Lavoratori fragili: nuove regole per datori di lavoro e aziende

Lavoratori fragili: nuove regole per datori di lavoro e aziende

La gestione dei lavoratori fragili sta cambiando. Un nuovo protocollo firmato tra INPS Veneto e AISM (Associazione Italiana Sclerosi Multipla) punta a semplificare l’accesso alle prestazioni previdenziali e assistenziali per chi convive con la sclerosi multipla e patologie correlate. Non solo: a livello nazionale, INPS e INAIL stanno rivedendo i flussi informativi per rendere più semplice e trasparente la gestione di certificati medici e denunce di infortunio.

Perché interessa chi gestisce una piccola azienda?

Se hai dipendenti con patologie gravi o croniche, queste novità ti toccano da vicino. La semplificazione promessa riguarda direttamente le procedure che ogni datore di lavoro deve affrontare quando si tratta di infortuni, malattie o richieste di tutela per i lavoratori più vulnerabili. Meno campi obbligatori, procedure più snelle, meno rischi di errori e ritardi: è un passo avanti concreto per chi non vuole perdere tempo dietro a processi inutili.

Cosa cambia concretamente?

  • Dal 13 maggio 2026, INAIL aggiornerà il servizio online per i certificati medici d’infortunio. I medici potranno inserire i dati in modo più rapido e sicuro, garantendo una migliore tracciabilità degli infortuni.
  • Da marzo, i datori di lavoro devono includere il certificato medico di malattia nella denuncia UNIEMENS mensile da inviare all’INPS entro il 30 aprile, come da indicazioni ufficiali (messaggi INPS n. 3029 del 10 ottobre 2025 e n. 3743 del 10 dicembre 2025).
  • I flussi informativi tra INPS e INAIL saranno integrati, riducendo i dati da inserire e aggiornando le modalità di invio sia per i medici sia per le aziende.

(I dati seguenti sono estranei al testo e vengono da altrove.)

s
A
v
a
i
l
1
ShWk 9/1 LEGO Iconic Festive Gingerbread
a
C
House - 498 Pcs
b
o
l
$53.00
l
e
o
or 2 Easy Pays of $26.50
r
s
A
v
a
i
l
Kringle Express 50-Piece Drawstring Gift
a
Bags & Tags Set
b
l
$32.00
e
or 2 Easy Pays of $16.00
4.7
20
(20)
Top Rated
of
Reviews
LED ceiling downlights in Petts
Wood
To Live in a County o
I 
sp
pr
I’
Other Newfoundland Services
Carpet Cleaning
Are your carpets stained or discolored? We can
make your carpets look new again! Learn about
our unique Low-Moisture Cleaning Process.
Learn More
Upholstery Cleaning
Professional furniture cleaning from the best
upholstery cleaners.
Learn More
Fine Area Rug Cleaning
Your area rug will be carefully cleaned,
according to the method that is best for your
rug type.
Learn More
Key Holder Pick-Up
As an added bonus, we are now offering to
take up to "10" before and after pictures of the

Domande frequenti dei datori di lavoro

1. Devo cambiare qualcosa nelle procedure interne?

Sì, dovrai assicurarti che i certificati medici di malattia dei lavoratori fragili siano sempre allegati alla denuncia UNIEMENS e che il personale amministrativo sia aggiornato sulle nuove modalità di gestione degli infortuni.

2. Le nuove regole valgono solo per la sclerosi multipla?

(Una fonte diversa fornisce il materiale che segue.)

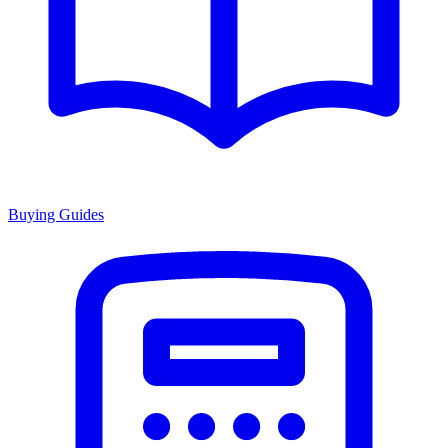
Buying Guides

No, il protocollo nasce dall’esperienza AISM ma la semplificazione delle procedure e la maggiore efficienza nei flussi informativi riguardano tutti i lavoratori fragili e le aziende che li impiegano.

3. Ci sono sanzioni se non rispetto le nuove regole?

Sì, la mancata trasmissione corretta dei certificati o delle denunce può comportare sanzioni amministrative e problemi nei rapporti con INPS e INAIL.

4. Devo fare formazione ai miei collaboratori?

Consigliato. Le nuove regole sono un’opportunità per aggiornare chi si occupa di amministrazione del personale, riducendo il rischio di errori e velocizzando le pratiche.

Perché questa notizia conta per chi fa impresa

Ogni ostacolo in meno è un vantaggio per chi crea lavoro. Queste novità non risolvono tutto, ma rappresentano un passo nella direzione giusta: meno complicazioni, più protezione per chi lavora e per chi guida un’azienda. La semplificazione non è mai un favore: è un diritto di chi tiene in piedi il Paese.

Conclusione

Il protocollo tra INPS Veneto e AISM e le nuove procedure nazionali sono segnali di attenzione verso i lavoratori fragili e le aziende che li tutelano. Segui gli aggiornamenti, forma il tuo team e metti al sicuro la tua azienda: difendere chi lavora parte anche da qui.